Google DeepMind released Gemma 4 on April 2 under the Apache 2.0 license, the first Gemma release under an OSI-approved open-source license and the most significant move in Google's open-weights strategy to date. Previous Gemma versions shipped under the "Gemma license," which imposed commercial-use restrictions that kept the models out of many production pipelines. Apache 2.0 removes those constraints. The family spans four sizes: E2B and E4B "effective" edge variants, a 26B Mixture-of-Experts, and a 31B dense model that sits at #3 on the open-model Arena leaderboard. All models are natively multimodal (video, image, OCR, chart understanding with variable-resolution input) and agentic (function-calling, structured JSON output, system-instruction support). The edge E2B and E4B variants additionally accept native audio input for speech recognition and understanding. Context windows are 128K on edge and up to 256K on the larger models, with native training across 140+ languages.
The licensing change matters as much as the technical specs. Teams that wanted to build on Gemma 3 and discovered the commercial clauses in the old license, often late in the project, had to choose between rewriting against Llama, Mistral, or Qwen weights, or accepting the restrictions and explaining them to customers. Apache 2.0 is commercially permissive, patent-friendly, and compatible with the vast majority of corporate legal stances. It is what enterprise buyers actually want when they say they want open weights. On capabilities, the 31B dense model's #3 Arena open-model ranking is real, and the 26B MoE at #6 is strong on cost-per-inference. The E2B and E4B edge models are the more novel story. Edge-friendly multimodal with native audio input in a 2-to-4B-effective footprint is the first genuine on-device alternative to the proprietary edge models from Apple and Qualcomm, and context windows of 128K are large enough for real document-processing workloads rather than toy demos. Agentic-native design choices, with function calling and structured JSON as first-class outputs and system instructions supported at the protocol level, also reduce the custom scaffolding that teams have been writing for two years.
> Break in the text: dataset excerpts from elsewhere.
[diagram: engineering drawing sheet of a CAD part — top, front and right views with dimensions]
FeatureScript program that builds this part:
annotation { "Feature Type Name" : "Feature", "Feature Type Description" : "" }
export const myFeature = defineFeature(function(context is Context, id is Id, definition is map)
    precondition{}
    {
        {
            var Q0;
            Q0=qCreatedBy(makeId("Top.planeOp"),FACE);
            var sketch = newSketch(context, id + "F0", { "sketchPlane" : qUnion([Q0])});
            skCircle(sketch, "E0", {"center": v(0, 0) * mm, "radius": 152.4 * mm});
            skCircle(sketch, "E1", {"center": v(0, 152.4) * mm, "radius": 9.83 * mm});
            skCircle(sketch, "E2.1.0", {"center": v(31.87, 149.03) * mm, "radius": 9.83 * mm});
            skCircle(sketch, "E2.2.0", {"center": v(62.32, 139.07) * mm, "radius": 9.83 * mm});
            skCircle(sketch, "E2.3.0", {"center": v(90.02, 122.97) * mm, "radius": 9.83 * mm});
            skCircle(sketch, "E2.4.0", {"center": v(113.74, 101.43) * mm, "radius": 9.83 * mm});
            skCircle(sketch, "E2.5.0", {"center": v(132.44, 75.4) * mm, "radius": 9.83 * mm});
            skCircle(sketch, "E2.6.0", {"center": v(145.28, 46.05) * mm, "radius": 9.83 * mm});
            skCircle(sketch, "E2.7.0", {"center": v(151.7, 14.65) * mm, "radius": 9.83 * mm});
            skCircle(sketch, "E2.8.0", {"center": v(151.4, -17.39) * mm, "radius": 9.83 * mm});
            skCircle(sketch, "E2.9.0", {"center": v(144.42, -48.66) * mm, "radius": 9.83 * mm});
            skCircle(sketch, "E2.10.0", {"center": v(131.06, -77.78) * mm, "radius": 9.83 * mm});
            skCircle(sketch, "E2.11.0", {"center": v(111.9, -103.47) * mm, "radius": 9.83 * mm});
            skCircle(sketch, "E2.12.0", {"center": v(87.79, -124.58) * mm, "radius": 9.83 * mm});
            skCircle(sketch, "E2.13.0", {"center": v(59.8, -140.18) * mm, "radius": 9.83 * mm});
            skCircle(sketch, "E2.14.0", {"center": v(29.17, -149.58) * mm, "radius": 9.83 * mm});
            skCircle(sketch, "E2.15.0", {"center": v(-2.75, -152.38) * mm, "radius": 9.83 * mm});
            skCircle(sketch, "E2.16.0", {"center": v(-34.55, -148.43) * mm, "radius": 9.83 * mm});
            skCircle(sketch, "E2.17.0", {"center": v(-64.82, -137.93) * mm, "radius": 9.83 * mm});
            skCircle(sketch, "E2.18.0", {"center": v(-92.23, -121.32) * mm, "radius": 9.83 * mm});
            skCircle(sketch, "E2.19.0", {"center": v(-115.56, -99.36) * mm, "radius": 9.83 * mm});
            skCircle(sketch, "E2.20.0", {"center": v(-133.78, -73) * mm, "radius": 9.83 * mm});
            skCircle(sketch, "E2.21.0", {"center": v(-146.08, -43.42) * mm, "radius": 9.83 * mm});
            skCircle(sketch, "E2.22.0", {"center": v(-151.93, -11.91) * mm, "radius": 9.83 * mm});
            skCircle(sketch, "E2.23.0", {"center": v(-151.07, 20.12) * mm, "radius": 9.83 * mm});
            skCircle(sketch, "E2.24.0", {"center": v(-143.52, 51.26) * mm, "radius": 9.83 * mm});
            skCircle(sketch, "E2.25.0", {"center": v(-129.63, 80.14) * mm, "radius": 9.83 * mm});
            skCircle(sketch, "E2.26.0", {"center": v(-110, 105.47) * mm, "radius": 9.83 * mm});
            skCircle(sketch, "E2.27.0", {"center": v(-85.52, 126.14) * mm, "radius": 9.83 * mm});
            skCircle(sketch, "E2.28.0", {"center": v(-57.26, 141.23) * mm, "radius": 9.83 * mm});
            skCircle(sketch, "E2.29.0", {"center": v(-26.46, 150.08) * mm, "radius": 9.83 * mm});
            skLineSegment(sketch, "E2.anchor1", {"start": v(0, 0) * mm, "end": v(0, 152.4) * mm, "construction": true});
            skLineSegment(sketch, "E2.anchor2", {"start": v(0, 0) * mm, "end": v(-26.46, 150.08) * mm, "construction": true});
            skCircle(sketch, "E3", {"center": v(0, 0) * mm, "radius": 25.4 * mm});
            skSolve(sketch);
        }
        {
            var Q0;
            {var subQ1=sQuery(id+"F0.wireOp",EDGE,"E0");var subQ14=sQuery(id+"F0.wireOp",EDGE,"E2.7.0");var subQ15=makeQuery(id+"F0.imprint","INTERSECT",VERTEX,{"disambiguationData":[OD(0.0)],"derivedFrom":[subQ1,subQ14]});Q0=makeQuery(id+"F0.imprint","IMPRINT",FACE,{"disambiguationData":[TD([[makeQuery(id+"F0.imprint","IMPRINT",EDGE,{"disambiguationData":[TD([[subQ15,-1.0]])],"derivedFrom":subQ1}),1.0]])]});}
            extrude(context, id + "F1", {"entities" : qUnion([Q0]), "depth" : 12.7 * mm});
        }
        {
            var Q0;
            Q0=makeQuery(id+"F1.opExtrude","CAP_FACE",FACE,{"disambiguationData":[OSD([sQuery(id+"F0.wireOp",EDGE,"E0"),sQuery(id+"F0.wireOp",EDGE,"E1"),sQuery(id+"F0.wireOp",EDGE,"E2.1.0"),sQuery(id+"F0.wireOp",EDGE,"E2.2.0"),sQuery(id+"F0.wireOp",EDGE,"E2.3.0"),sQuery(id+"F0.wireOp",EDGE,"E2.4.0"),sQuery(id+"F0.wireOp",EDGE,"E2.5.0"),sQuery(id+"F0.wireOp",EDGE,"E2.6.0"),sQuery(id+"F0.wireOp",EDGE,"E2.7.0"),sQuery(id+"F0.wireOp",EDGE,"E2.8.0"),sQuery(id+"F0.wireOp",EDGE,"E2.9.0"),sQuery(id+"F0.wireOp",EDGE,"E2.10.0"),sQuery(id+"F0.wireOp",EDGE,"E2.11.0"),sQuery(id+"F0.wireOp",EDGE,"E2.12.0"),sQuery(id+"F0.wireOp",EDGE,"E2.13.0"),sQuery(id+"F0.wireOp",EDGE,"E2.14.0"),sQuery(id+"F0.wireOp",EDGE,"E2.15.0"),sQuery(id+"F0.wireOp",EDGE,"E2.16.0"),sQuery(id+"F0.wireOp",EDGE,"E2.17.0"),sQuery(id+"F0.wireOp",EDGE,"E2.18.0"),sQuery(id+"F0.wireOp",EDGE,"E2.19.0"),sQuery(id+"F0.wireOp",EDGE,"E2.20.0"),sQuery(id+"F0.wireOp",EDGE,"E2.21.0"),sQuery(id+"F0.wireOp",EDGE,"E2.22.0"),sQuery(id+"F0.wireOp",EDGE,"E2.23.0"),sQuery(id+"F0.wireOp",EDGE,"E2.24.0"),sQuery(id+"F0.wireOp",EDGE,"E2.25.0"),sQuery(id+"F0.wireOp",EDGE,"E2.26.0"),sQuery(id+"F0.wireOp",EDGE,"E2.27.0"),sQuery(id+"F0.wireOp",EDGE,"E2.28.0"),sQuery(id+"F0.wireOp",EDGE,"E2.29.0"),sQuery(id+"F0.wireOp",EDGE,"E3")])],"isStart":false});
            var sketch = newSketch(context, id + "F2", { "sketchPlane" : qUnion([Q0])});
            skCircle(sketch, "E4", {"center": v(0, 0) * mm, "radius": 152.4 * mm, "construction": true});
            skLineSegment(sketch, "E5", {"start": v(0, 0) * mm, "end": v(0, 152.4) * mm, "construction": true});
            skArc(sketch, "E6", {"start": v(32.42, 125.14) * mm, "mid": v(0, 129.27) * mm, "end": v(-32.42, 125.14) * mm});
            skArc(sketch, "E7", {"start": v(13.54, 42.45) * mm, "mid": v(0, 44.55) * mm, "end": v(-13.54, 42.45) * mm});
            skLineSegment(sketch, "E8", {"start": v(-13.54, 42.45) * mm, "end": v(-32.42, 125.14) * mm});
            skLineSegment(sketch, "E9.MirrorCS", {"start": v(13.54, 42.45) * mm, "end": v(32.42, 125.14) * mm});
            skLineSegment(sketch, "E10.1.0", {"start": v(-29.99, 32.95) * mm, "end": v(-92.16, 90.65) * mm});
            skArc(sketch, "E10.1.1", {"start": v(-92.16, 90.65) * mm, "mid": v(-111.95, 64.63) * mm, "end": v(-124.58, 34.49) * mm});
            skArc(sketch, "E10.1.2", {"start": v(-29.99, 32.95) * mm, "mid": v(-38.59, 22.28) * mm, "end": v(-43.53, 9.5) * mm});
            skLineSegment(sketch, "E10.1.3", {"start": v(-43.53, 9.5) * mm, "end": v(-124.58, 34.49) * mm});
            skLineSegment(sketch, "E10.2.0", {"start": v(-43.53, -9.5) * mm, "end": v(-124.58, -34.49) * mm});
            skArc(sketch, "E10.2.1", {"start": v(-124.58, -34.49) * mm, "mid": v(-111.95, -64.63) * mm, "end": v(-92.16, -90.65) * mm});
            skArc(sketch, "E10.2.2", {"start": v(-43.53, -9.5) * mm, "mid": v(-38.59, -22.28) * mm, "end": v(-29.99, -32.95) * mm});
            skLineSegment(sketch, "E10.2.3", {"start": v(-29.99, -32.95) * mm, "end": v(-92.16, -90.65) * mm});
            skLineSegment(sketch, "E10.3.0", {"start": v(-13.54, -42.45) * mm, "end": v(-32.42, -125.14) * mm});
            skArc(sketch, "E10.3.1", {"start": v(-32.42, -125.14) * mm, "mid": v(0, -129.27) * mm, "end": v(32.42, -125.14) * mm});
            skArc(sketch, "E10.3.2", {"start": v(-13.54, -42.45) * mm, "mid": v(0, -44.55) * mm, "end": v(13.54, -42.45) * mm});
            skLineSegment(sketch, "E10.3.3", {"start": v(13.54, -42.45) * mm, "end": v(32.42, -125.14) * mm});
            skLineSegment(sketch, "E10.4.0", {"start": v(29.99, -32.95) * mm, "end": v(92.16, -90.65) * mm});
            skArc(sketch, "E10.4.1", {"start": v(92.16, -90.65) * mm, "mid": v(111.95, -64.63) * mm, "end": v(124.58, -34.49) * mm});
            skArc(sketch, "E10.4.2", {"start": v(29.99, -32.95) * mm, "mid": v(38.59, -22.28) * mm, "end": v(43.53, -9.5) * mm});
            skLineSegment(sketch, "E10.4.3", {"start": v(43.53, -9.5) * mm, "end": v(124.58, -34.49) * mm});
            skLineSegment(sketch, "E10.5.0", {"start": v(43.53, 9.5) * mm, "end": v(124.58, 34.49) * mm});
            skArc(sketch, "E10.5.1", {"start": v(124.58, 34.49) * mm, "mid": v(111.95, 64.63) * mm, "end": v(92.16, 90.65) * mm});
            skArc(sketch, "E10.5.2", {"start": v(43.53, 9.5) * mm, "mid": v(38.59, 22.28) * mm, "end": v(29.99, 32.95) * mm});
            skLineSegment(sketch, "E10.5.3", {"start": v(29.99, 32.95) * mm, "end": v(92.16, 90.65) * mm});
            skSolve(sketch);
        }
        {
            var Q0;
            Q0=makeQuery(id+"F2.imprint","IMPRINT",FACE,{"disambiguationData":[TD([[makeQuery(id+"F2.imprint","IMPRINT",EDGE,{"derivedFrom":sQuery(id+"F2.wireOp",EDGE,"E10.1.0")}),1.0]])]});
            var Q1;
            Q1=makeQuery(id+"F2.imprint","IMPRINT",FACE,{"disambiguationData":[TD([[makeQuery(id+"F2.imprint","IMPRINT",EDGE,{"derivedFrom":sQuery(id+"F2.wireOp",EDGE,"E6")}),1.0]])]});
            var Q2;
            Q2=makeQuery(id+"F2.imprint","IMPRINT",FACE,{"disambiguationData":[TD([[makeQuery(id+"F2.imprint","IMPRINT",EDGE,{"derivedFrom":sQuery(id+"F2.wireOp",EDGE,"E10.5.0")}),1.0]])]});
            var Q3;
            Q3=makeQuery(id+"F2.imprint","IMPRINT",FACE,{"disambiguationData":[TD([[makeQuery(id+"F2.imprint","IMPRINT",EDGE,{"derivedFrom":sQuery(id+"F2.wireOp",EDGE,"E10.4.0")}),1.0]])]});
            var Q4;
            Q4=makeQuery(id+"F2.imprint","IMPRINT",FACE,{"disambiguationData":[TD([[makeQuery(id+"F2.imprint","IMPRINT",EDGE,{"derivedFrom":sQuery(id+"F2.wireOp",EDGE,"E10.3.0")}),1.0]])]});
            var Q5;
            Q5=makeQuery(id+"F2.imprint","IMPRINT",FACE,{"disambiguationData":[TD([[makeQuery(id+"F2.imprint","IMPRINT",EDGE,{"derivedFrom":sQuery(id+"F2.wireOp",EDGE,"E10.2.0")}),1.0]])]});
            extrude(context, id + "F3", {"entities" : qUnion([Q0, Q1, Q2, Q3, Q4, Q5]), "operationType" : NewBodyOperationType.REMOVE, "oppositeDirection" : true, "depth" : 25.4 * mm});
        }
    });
The open-weights landscape for April 2026 now looks coherent rather than fragmented. Llama's commercial-use caveats still exist, Mistral's licensing terms vary by model, Qwen is Apache 2.0 but carries perception-of-origin risks for some buyers, DeepSeek is capable but has similar geopolitical considerations. Gemma 4 under Apache 2.0 from a Google-scale lab changes the procurement conversation for enterprises that want open weights without either regulatory exposure or commercial restrictions. The impact on the managed-API business is more interesting than most of the coverage has acknowledged. If you can run a 31B model at home-grade inference cost and get #3-on-Arena quality with native function calling, the economic case for always calling Anthropic's or OpenAI's API weakens for task classes that do not specifically need frontier reasoning. That does not threaten the top labs immediately, because model quality at the frontier is still the differentiator for complex work. It does compress the mid-tier API business, which is where most volume actually lives.
Three concrete moves for builders. First, evaluate Gemma 4 against whatever you are currently using for the mid-tier of your model routing; the Apache 2.0 license removes the old "we cannot ship this in production" blocker, and the capabilities may close the quality gap for bulk tasks. Second, the E2B and E4B edge variants are worth prototyping against for any workflow where on-device inference would change the product shape, specifically privacy-sensitive data, offline operation, and low-latency interaction. The audio-input support is specifically interesting for voice-first products. Third, the agentic-native design (function calling as first-class, structured JSON, system instructions) means less custom scaffolding for agent deployments. Teams that built their own tool-calling shims for Gemma 3 can delete code. The license change, not the benchmarks, is the detail that changes roadmap conversations with legal and procurement. If you previously argued for a proprietary API because open weights were "not commercially clean," that argument just got weaker.